5-40. For warmth and ease of construction, the debris hut (Figure 5-11) is one of the best. When shelter is essential to survival, build this shelter.
Figure 5-11. Debris Hut
5-41. To make a debris hut, you should—
Build it by making a tripod with two short stakes and a long ridgepole or by placing one end of a long ridgepole on top of a sturdy base.
Secure the ridgepole (pole running the length of the shelter) using the tripod method or by anchoring it to a tree at about waist height.
Prop large sticks along both sides of the ridgepole to create a wedge-shaped ribbing effect. Ensure the ribbing is wide enough to accommodate your body and steep enough to shed moisture.
Place finer sticks and brush crosswise on the ribbing.

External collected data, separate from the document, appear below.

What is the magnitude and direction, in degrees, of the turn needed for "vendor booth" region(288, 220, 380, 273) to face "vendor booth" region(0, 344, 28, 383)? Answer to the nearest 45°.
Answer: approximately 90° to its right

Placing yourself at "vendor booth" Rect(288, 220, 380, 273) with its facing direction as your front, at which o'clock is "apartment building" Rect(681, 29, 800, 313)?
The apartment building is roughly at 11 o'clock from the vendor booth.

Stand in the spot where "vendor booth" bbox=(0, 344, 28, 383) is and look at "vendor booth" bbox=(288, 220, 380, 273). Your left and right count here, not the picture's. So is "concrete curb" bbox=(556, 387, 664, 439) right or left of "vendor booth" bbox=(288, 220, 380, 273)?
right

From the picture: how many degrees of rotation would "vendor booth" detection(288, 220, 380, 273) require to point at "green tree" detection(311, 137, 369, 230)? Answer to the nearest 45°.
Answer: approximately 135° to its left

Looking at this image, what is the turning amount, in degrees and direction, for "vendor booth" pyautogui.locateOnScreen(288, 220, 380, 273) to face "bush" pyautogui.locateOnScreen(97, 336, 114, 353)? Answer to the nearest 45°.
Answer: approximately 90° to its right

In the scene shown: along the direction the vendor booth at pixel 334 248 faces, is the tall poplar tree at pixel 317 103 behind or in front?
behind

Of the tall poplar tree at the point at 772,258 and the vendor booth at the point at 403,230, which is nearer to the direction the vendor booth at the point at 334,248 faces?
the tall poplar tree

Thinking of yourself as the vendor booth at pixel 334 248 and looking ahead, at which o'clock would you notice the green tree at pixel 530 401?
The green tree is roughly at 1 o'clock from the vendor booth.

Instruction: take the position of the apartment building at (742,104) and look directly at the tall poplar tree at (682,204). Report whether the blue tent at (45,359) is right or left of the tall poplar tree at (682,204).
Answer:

These form a latticework that will keep the insulating material (grass, pine needles, leaves) from falling through the ribbing into the sleeping area.
Add light, dry, if possible, soft debris over the ribbing until the insulating material is at least 1 meter (3 feet) thick—the thicker the better.
Place a 30-centimeter (1-foot) layer of insulating material inside the shelter.
At the entrance, pile insulating material that you can drag to you once inside the shelter to close the entrance or build a door.
As a final step in constructing this shelter, add shingling material or branches on top of the debris layer to prevent the insulating material from blowing away in a storm.